Tuesday, November 13, 2012

Off Season


Snapshots and random thoughts from Starved Rock State Park, Illinois


The first surprise is the rugged terrain. Cliffs high enough to dwarf human visitors surround canyons deep enough to confound my expectations, extinguish all sense of being in the Midwest. Most of Illinois is as flat as a state can get. I’ve seen flat: Kansas, the Texas panhandle…. Illinois is pulled as tight as a military bed sheet.

The Illinois River has cut through this sheet, carved deeply into the underlying bedrock, a layer of sedimentary sandstone that dates back 425 million years. The sheer bluffs and dramatically eroded canyons would be pretty spectacular anywhere between the Rocky Mountains and the Appalachians. In Illinois they are simply stunning.

As we drive in, nothing moves. The parking lot is vast and completely vacant. Brown and yellow leaves lie scattered on the pavement. The place seems deserted. Perfect!

Far out over the wide river, seemingly out of the open sky, a sycamore leaf wafts gently downward.

Pelicans huddle on the water like bundles of white laundry, deceptively small with distance. Another surprise: American White Pelicans, I learn, rival the California condor for longest wingspan in North America.
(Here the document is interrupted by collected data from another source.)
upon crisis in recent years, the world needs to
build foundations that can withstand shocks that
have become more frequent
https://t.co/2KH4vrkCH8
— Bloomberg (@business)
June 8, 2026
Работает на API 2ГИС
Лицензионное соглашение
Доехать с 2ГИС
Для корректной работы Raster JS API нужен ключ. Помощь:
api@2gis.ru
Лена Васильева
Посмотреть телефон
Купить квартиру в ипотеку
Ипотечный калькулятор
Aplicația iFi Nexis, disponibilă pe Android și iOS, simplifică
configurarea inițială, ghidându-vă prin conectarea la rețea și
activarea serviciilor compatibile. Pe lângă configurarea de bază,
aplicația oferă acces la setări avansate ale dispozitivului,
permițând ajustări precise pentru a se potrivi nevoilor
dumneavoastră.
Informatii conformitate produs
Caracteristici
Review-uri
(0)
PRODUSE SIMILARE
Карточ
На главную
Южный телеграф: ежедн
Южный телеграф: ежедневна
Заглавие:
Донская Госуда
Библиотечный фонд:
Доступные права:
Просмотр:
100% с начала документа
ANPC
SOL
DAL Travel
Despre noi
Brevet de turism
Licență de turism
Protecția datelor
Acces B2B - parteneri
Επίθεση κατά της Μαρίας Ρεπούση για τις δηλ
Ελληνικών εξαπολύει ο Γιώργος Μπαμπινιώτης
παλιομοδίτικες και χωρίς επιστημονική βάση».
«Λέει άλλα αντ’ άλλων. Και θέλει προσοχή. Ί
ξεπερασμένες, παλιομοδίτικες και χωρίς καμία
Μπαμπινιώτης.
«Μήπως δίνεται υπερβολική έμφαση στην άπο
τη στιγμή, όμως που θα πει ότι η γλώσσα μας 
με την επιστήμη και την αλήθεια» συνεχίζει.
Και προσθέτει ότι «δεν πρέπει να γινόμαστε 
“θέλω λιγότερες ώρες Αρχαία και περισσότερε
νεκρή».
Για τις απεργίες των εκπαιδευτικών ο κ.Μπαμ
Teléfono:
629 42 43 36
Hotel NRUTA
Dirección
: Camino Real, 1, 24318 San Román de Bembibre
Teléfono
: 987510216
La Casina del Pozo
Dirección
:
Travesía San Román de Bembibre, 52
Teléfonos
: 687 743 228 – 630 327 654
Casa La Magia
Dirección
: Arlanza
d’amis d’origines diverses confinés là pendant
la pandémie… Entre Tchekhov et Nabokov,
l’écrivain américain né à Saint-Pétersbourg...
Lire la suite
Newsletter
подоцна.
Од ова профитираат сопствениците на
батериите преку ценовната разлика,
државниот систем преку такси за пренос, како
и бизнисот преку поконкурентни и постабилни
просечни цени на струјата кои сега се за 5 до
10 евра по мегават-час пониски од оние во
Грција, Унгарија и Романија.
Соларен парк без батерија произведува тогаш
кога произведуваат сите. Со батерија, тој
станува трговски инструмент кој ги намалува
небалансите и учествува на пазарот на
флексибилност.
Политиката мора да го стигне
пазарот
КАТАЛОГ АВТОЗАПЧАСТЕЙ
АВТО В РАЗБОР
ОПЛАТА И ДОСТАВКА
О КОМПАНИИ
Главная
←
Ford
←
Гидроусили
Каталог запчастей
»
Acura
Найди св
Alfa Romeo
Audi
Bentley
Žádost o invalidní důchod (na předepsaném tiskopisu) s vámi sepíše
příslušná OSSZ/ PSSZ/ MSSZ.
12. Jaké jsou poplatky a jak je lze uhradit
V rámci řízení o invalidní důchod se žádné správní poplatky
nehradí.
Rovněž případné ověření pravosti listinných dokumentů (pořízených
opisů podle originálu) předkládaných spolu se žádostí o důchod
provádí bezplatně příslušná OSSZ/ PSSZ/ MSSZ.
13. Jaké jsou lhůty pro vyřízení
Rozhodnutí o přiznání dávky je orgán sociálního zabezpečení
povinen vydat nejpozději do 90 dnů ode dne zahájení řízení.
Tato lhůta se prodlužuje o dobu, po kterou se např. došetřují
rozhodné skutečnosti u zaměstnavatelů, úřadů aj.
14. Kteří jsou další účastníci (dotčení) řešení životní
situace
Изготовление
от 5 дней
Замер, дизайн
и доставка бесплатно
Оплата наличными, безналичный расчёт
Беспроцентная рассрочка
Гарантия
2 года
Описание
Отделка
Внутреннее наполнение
With a flurry of black-tipped wings they leap-frog downstream.

In the Visitor’s Center I reach for one of the stack of trail maps. The uniformed woman behind the reception counter says, “you can take one of those but you won’t need it.” Pointing to the mural sized, highly detailed map on the wall nearby, she explains: “we have trail maps like this at trail crossings, so you’ll always know where you are.”

One of the things I seek in nature is an aura of mystery and the chance to explore. I keep it to myself.

Though her matter-of-fact tone fell short of boastful, she was not exaggerating. Two by four foot iterations of the green and blue map are securely framed and mounted at every trail intersection without fail, sometimes within sight of one another, even in the remotest parts of the park. An hour and a half from Chicago remote is a nuanced concept.

According to legend, in the 1760’s a band of Ottawa and Potawatomi laid siege to the butte that gives the park its name. A band of Illiniwek had sought refuge there. Instead of protection the rock brought starvation. So the story goes.


Today the tall chimney of rock is a maze of boardwalks and wooden railings reminiscent of the French colonial stockade reproduced in a diorama in the Visitor’s Center. Despite expansive views of the river and lake far below, I feel hemmed in. 


Mountaineer and author Jack Turner: “We treat the natural world according to our experience of it. Without aura, wildness, magic, spirit, holiness, the sacred, and soul, we treat flora, fauna, art, and landscape as resources and amusement.”

Starved Rock, like most parks, exists for the spectacle it provides, for its entertainment value. There may be wild places here, but innumerable signs make clear they are strictly off limits. It is equally evident that the public does not universally respect the posted rules.

Is a visit to the park the beginning of an appreciation for nature or a diversion?

Gratefully we walk in solitude. It is the off-season. Last year over 2.4 million people visited Starved Rock State Park, starved for something, whether a taste of nature or a diversion.

The afternoon is so warm we leave our jackets behind. We are surrounded by autumnal shades of brown and tan, as if this place were caught in amber, marvelously preserved.  A stand of pines relieves the monochrome. In contrast to the popular Starved Rock trail, which is paved with concrete, we stroll along the bluff trail on sandy soil and pungent pine needles.

Mysteriously, a boardwalk appears. The bluff is high. We are neither in a wetland nor crossing one of the many ravines. Reaching its end, a staircase dispels the notion of accessibility.

When nature became a place other than and distinct from where people lived, we no longer felt part of it. The false dichotomy that resulted has led to all kinds of environmental mischief. Roderick Frazier Nash says, “The dawn of civilization created powerful biases. We had settled down, developed an ecological superiority complex, and bet our evolutionary future on the idea of controlling nature.”

I step off onto the earth again.

Canyons are the creation of water. At certain times of the year the park is blessed with many waterfalls, one of its primary attractions. We have come off-season. The only waterfalls we see grace the postcards in the gift shop.  No matter. Just as I prefer the feel of the earth beneath my feet, so too do I prefer a dry solitude.

The silence in a box canyon lends poignancy and power to a single birdcall.